However, none of these opportunities that I have been afforded would have been possible without being involved in addressing causes I care about when studying at university. Whilst a student during both my previous degrees I formed, and was part of, groups that sought to address social causes. I was one of the founding members and the first President of the Melbourne Postgraduate International Relations Organisation (MPIRO), which has become an embedded part of the international affairs academic infrastructure in Australia. This, in conjunction with other organisations, like ‘Left-Right Think Tank’ and ‘Young Australians in International Affairs’, provided me with the ability to fail in a low-risk environment, and learn valuable lessons. And that is why it is so important to get engaged in social causes whilst at university: you will never have a better opportunity to fail, have more access to free assistance from experts in their fields, and learn from experts how to access capital, sell your ideas, and network in an anodyne environment.
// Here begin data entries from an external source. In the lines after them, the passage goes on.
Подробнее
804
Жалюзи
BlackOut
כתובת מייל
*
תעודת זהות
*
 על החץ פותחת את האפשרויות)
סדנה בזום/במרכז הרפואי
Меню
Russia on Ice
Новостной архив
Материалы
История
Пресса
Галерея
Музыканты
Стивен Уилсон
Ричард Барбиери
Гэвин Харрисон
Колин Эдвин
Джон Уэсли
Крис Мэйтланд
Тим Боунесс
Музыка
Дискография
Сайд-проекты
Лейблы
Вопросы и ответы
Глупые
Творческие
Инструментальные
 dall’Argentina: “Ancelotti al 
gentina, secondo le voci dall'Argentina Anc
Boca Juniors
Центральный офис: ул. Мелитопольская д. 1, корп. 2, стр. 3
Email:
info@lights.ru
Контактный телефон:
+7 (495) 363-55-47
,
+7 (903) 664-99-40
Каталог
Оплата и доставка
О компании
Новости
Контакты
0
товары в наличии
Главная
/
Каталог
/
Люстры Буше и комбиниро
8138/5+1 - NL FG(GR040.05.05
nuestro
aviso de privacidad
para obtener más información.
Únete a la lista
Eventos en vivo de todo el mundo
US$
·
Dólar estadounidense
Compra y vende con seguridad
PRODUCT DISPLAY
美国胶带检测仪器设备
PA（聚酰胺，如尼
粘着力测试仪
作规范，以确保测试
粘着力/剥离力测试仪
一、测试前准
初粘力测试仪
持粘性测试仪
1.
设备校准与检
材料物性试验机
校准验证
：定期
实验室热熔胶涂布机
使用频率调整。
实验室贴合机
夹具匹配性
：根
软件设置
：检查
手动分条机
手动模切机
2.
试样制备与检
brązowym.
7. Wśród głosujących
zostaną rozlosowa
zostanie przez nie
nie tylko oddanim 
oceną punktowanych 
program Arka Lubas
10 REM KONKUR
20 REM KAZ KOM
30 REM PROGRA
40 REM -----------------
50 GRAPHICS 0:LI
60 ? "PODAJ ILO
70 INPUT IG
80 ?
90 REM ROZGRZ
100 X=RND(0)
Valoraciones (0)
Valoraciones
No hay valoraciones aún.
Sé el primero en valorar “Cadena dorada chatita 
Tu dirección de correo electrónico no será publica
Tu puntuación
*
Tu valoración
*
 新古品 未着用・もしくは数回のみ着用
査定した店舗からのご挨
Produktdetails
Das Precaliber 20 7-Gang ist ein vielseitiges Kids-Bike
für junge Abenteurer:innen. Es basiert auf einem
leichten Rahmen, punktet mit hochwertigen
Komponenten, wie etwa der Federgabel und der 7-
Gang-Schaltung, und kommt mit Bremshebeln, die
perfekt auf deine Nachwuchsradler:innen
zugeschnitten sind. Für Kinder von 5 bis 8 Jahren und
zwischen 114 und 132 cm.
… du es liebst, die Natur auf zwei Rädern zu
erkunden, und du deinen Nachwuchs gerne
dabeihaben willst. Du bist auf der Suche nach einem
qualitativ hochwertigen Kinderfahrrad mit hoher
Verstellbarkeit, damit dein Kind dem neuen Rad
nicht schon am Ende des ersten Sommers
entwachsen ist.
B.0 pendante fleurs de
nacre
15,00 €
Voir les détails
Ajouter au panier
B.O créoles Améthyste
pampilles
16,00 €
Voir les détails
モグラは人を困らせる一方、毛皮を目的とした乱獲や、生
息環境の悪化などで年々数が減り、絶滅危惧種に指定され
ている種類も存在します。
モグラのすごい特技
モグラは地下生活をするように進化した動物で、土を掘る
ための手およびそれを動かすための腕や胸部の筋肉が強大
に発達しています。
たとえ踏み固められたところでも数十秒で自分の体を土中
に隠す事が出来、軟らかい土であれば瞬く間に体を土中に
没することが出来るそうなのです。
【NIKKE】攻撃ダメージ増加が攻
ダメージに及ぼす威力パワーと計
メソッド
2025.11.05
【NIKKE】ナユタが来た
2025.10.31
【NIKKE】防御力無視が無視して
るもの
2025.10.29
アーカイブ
And, when arriving at Cambridge, I made myself a promise to use the incredible facilities available to me through my college and the university to design, build, and launch an initiative starting with £0, which solves an issue I care about. And, with the help of the Cambridge Hub’s Engage for Change programme, the Vice Chancellor Social Impact Innovation Award would allow me — before the end of term — to officially launch What It Costs.
What It Costs is an initiative using existing data from manufacturers, retailers, and independent investigations to provide detailed information to consumers on what their sartorial choices “cost” the planet and its inhabitants. By not focusing on the price of the garment, but on ensuring consumers understand the resources, time, and salaries paid through its production, What It Costs will tap into the increasingly conscious choices that younger consumers make when spending money. Consequently, What It Costs hopes to engage manufacturers and retailers to begin to change the market through making available to consumers all the hidden costs of their transactions. Developing this initiative within the Cambridge Hub has allowed me to engage other Cambridge students and staff in the journey and use the environmental expertise and passion of students younger than me to trial and progress the vision.